## Work to be completed
Return each row below that contains the string "visualSharp", copied in full. Case counts, so match uppercase and lowercase letters precisely.

──────

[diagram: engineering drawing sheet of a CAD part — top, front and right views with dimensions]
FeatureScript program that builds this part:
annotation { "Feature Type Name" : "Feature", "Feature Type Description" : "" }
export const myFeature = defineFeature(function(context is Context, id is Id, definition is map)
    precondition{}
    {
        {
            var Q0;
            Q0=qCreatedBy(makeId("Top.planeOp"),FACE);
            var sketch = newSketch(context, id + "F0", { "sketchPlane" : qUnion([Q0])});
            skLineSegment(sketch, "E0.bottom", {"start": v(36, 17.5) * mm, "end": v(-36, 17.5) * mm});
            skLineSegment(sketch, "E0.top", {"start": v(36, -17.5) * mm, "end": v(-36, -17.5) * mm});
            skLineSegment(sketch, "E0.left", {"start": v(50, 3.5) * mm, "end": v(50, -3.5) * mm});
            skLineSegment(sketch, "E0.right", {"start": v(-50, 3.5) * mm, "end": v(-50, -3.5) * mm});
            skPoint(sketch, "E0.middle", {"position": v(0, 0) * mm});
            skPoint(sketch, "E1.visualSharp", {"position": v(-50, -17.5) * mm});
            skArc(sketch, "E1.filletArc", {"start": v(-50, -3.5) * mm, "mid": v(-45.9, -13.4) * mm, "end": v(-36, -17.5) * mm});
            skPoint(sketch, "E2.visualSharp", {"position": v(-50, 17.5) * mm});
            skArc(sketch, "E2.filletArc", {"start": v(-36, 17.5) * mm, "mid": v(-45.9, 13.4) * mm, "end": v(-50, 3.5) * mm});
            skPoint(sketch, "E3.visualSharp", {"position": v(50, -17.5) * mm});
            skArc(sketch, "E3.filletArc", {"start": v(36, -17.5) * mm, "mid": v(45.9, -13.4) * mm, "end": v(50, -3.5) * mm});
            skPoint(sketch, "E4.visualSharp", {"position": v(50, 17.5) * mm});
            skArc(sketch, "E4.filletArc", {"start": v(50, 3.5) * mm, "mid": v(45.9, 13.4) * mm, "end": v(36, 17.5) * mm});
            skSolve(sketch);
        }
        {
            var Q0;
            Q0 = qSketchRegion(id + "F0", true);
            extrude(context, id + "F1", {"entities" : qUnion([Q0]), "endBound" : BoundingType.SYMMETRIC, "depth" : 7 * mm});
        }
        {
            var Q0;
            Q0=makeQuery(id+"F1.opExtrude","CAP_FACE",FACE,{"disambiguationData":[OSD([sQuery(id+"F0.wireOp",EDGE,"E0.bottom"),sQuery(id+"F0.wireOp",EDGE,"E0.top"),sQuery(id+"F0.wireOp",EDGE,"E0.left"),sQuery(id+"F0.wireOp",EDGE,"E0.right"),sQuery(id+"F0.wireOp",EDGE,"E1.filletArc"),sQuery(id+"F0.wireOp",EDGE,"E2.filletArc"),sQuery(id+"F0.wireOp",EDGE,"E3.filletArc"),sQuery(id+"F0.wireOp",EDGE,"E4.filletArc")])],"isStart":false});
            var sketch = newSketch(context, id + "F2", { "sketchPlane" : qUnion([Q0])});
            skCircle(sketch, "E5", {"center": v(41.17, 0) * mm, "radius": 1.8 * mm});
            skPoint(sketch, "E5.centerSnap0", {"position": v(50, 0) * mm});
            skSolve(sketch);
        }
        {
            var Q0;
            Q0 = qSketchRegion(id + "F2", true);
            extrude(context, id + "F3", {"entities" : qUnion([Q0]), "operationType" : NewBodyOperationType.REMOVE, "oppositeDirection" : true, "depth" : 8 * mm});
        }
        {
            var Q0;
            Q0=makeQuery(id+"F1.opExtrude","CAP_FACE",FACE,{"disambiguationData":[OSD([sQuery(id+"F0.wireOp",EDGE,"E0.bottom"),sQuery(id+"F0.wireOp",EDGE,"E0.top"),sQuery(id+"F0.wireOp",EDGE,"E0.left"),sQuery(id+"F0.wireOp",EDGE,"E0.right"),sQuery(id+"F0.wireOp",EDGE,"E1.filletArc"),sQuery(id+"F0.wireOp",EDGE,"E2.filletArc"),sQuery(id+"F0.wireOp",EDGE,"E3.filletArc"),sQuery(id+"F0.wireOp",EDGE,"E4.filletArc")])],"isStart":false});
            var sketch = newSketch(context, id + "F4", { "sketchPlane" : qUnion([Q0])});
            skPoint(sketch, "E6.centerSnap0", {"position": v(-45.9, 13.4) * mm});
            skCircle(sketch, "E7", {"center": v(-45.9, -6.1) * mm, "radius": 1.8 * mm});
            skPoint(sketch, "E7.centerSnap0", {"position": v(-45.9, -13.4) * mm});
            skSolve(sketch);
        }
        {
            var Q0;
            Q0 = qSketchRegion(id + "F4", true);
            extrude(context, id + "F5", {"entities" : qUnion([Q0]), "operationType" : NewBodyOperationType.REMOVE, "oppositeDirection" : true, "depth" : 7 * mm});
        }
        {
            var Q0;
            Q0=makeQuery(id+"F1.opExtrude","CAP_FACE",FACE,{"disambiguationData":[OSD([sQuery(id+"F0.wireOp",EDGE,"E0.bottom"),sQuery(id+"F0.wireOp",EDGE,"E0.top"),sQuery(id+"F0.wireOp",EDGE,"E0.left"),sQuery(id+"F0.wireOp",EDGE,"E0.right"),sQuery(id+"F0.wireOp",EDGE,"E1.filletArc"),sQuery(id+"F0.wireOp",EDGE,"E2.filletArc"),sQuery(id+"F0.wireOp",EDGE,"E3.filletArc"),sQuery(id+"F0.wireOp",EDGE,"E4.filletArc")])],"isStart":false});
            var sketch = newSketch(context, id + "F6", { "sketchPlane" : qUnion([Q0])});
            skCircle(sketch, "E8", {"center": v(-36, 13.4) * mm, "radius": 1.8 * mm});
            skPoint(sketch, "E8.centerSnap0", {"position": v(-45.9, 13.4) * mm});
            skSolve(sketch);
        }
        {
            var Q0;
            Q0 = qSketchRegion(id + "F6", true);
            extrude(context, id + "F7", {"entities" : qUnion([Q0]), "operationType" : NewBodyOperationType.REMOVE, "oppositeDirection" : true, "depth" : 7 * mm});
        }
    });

──────

## Written answer
            skPoint(sketch, "E1.visualSharp", {"position": v(-50, -17.5) * mm});
            skPoint(sketch, "E2.visualSharp", {"position": v(-50, 17.5) * mm});
            skPoint(sketch, "E3.visualSharp", {"position": v(50, -17.5) * mm});
            skPoint(sketch, "E4.visualSharp", {"position": v(50, 17.5) * mm});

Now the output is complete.